**What you will do**
When the string "tiền" is part of a line below, that line should be copied.

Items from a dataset
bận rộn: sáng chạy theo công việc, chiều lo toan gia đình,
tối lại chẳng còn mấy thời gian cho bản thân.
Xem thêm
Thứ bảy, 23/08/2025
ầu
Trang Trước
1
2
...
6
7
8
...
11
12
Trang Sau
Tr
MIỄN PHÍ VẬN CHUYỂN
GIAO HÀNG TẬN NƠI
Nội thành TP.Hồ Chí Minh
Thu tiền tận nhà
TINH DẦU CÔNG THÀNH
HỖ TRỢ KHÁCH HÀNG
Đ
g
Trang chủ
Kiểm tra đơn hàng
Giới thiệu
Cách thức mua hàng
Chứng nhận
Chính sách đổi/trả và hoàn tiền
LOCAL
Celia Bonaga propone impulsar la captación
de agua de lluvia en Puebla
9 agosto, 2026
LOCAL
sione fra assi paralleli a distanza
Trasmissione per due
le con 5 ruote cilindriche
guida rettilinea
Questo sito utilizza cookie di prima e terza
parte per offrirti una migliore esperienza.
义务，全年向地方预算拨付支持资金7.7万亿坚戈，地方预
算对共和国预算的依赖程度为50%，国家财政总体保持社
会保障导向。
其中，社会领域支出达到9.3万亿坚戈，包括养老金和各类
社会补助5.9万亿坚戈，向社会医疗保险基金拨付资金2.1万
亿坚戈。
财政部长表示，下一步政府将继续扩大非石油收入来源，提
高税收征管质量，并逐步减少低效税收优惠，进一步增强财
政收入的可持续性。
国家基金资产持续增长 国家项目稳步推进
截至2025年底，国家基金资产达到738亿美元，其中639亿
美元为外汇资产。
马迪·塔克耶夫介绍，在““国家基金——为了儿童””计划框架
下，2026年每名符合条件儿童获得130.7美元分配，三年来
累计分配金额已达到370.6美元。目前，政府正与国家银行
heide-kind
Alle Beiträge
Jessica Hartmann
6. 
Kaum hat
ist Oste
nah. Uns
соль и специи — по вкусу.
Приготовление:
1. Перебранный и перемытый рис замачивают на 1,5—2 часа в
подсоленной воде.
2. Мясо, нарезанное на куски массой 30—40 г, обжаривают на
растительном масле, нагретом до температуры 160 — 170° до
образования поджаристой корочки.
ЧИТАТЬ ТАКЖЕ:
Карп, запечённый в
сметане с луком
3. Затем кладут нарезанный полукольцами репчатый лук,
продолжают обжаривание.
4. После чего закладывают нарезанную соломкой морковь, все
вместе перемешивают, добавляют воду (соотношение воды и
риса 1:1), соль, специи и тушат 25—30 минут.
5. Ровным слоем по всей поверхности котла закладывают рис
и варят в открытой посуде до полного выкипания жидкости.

**Solution to this task**
Thu tiền tận nhà
Chính sách đổi/trả và hoàn tiền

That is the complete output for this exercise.